Droit canadien · 2 min read · Dec 17, 2025
La police des frontières canadienne arrête un homme pour avoir refusé de donner le code de son iPhone Apple

La police des frontières canadienne voulait vérifier l’iPhone d’Alain Philippon et voulait des codes d’accès, Philippon a refusé et a été arrêté
Votre téléphone est un appareil personnel et vous croyez que personne, c’est-à-dire personne, ne devrait y accéder sans votre permission explicite. Les agents des frontières canadiens pensent autrement.
Alain Philippon, résident du Québec, croit que son téléphone cellulaire est personnel. Donc, lorsque les agents des frontières canadiens ont voulu le fouiller, il a dit non. Que se passe-t-il ensuite ? Eh bien, il se fait arrêter.
Alain Philippon, qui est un citoyen canadien, était arrivé à l’aéroport international Stanfield d’Halifax au Canada en provenance de la République dominicaine et a été arrêté par des agents des frontières. Les agents des frontières voulaient accéder à son smartphone, Philippon a refusé de leur donner le code d’accès et il a été rapidement arrêté.
Cela a suscité une nouvelle controverse au Canada car la plupart des Canadiens croient que les agents des frontières avaient tort, cependant les agents des frontières affirment qu’ils agissent dans leur droit. Une porte-parole de l’Agence des services frontaliers du Canada a déclaré à Chris Matyszczyk de CNN que Philippon avait été « arrêté en vertu de l’article 153.1 de la Loi sur les douanes pour entrave. »
Mais qu’est-ce que Philippon entravait ? Il refusait simplement l’accès à son téléphone à un tiers parce qu’il le croyait être sa propriété personnelle.
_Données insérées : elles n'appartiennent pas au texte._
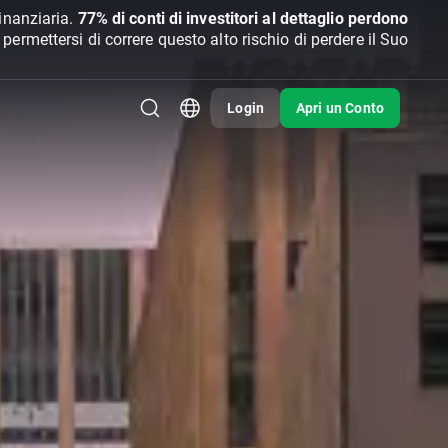
inanziaria.
77% di conti di investitori al dettaglio perdono
rmettersi di correre questo alto rischio di perdere il Suo
Login
Apri un Conto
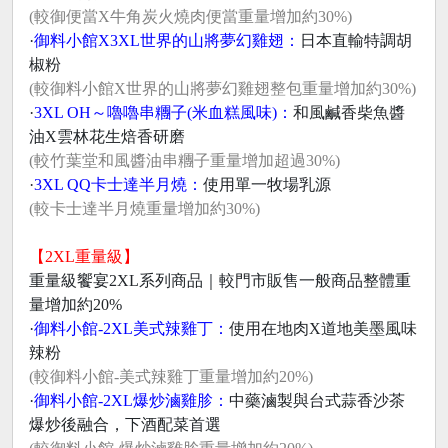
(較御便當X牛角炭火燒肉便當重量增加約30%)
·
御料小館X3XL世界的山將夢幻雞翅：
日本直輸特調胡
椒粉
(較御料小館X世界的山將夢幻雞翅整包重量增加約30%)
·
3XL OH～嚕嚕串糰子(米血糕風味)：
和風鹹香柴魚醬
油X雲林花生焙香研磨
(較竹葉堂和風醬油串糰子重量增加超過30%)
·
3XL QQ卡士達半月燒：
使用單一牧場乳源
(較卡士達半月燒重量增加約30%)
【2XL重量級】
重量級饗宴2XL系列商品｜較門市販售一般商品整體重
量增加約20%
·
御料小館-2XL美式辣雞丁：
使用在地肉X道地美墨風味
辣粉
(較御料小館-美式辣雞丁重量增加約20%)
·
御料小館-2XL爆炒滷雞胗：
中藥滷製與台式蒜香沙茶
爆炒後融合，下酒配菜首選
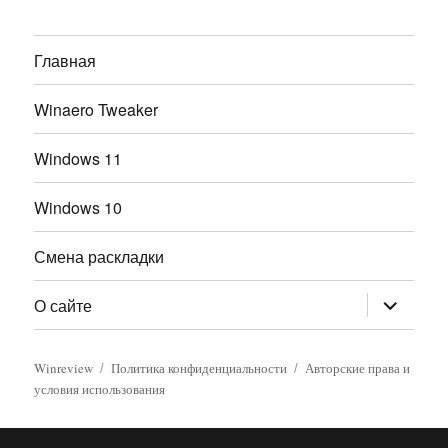
Главная
Winaero Tweaker
Windows 11
Windows 10
Смена раскладки
раскрыт
О сайте
дочернее
меню
Winreview
Политика конфиденциальности
Авторские права и
условия использования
La porte-parole de l’agence des frontières a déclaré que « La Loi sur les douanes (s99) autorise les agents à examiner toutes les marchandises et moyens de transport, y compris les appareils électroniques, tels que les téléphones portables et les ordinateurs portables. » Elle a expliqué que la peine potentielle pour Philippon est une amende minimale de 1000 $ et une amende maximale de 25 000 $ et pourrait inclure une peine de prison.
Bien que la porte-parole ait refusé d’expliquer comment Philippon avait enfreint une loi en refusant de remettre les codes d’accès aux agents des frontières, elle a ajouté : « Les agents sont formés pour rechercher des indicateurs de tromperie et utilisent une approche de gestion des risques pour déterminer quelles marchandises peuvent nécessiter un examen plus approfondi. »
Nous pouvons donc supposer qu’il a été inculpé en vertu de la loi sur la sécurité nationale car, comme le dit CNN, tout, beaucoup de gouvernements croient, devrait être et est surveillé.
CBC rapporte que la question de donner votre code d’accès aux autorités n’a jamais été litigée au Canada. (L’audience de Philippon est prévue pour le 12 mai) C’est une chose de remettre votre téléphone. Mais remettre votre code d’accès pourrait-il être considéré comme une auto-incrimination ?
Aux États-Unis, le cinquième amendement existe pour vous protéger de l’auto-incrimination. Comme le dit la Electronic Frontier Foundation, les tribunaux ont généralement accepté que les codes d’accès soient des « témoignages. »
Une chose est certaine, l’affaire de Philippon pourrait établir une base solide pour un jugement similaire au cinquième amendement pour les Canadiens et leur serait utile à long terme.
Pensez-vous que les agents des frontières canadiens avaient raison d’arrêter Alain Philippon ? N’hésitez pas à laisser vos commentaires.